*** Provided entries ***

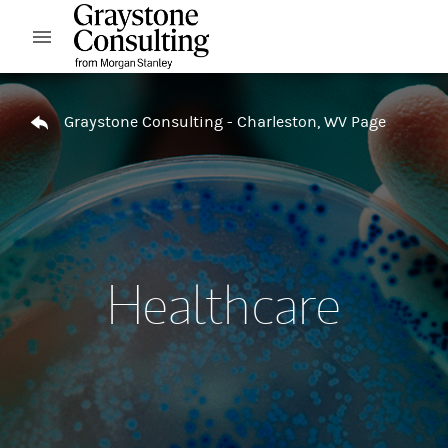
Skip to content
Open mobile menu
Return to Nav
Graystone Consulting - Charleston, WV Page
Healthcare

***
*** Provided entries ***

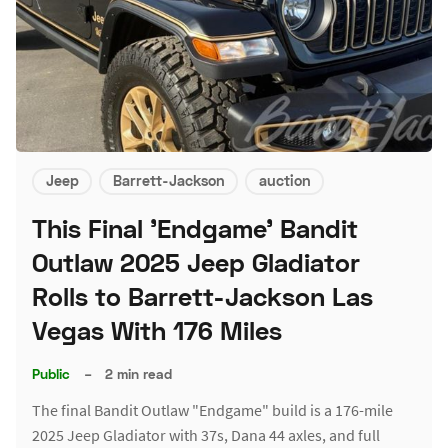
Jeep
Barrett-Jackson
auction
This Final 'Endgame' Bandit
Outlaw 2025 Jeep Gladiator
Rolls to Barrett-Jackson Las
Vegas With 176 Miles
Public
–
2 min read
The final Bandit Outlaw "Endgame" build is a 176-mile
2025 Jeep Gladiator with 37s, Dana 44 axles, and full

***
*** Provided entries ***

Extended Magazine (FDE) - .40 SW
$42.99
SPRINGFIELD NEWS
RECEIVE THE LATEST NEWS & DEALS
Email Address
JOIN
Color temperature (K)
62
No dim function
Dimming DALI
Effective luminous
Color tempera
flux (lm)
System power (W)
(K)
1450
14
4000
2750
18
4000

***

▸ Task details
Pull out each line of the records that contains the word "Endgame". Capitalization must match.

▸ Answer to the problem
This Final 'Endgame' Bandit
The final Bandit Outlaw "Endgame" build is a 176-mile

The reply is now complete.